Случай этот как-то приподнял ее в глазах механика и знакомых красноармейцев. Время шло, а белые удерживали Каменку. Все попытки форсировать реку они отбивали жестким пулеметным огнем. В плавнях у белых были расставлены засады с пулеметными гнездами, мимо которых невозможно пройти.

Как-то на дом к Дашке пришел красноармеец, сказал, что Иванов вызывает ее в штаб полка. Через пять минут, похолодевшая от волнения, она сидела перед Александром Ивановичем.

— Вот что, Даша. Я уже много о тебе знаю. Знаю, что ты хорошо плаваешь, что отец у тебя подпольщик, что ты несколько лет прожила в Каменке. Тебе надо пробраться в Каменку, выведать, где находятся засады белых, вернуться назад. Стоит там туземная бригада. Не боишься? Вода холодная как лед, почти верное воспаление легких.

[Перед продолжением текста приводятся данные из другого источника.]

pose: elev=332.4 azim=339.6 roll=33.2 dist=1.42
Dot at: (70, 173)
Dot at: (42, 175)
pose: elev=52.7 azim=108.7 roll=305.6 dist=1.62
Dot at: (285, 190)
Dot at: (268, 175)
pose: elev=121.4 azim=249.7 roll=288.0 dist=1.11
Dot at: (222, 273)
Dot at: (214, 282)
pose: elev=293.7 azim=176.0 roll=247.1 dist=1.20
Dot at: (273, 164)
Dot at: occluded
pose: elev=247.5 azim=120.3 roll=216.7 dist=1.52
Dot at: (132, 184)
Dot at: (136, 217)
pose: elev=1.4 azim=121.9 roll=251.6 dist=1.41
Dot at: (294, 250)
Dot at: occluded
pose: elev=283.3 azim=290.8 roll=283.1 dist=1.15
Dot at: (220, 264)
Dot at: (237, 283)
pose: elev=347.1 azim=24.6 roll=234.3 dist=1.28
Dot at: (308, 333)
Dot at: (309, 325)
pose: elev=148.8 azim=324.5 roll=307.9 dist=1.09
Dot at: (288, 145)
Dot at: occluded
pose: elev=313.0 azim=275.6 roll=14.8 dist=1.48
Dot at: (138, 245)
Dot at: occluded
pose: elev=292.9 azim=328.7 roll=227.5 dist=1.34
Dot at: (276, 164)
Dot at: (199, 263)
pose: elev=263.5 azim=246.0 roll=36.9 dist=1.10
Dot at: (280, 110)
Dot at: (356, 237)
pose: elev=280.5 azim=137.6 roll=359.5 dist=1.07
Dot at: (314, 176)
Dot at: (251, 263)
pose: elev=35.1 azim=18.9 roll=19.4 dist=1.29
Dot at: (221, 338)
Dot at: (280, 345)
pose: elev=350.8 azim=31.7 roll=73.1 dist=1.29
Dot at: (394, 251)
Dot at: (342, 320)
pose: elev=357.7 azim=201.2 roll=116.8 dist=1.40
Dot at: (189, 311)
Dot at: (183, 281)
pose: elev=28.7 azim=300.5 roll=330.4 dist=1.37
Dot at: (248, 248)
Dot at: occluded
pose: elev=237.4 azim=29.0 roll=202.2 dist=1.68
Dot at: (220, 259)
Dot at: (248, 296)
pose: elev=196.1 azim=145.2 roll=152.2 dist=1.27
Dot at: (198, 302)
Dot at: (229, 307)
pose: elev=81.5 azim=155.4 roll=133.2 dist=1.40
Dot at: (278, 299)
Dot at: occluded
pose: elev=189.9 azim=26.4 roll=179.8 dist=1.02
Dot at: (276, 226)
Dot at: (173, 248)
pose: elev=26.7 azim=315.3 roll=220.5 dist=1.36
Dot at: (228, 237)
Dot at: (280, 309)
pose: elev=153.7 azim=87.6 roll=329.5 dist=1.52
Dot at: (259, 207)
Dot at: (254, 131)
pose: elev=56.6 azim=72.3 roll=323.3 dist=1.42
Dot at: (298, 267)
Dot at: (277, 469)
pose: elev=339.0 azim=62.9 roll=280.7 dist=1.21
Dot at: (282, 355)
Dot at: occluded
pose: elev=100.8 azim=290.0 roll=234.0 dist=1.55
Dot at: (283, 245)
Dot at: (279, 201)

— Есть, товарищ командир! — улыбнувшись, шутливо ответила Дашка, застегивая расстегнувшуюся кнопку на кофте.

Ей хотелось сказать Иванову что-нибудь теплое, провести рукой по голове, поцеловать спутавшиеся пряди волос. Но он движением руки отпустил ее.

Не заходя домой, по знакомой тропинке отправилась Даша к Днепру. По речной равнине ветер, торопясь, гнал белогривое стадо низеньких волн. Бичами хлопали выстрелы. Даша разделась, чалмой повязала на голове одежду, вошла в холодную воду и, подхваченная течением, поплыла. Вдоль берега вспыхивали желтенькие светлячки ружейных выстрелов.

В ту же ночь Дашка ночевала у своего деда. Он разрезал для нее красный арбуз, подернутый в середине изморозью, поставил чашку прозрачного меда.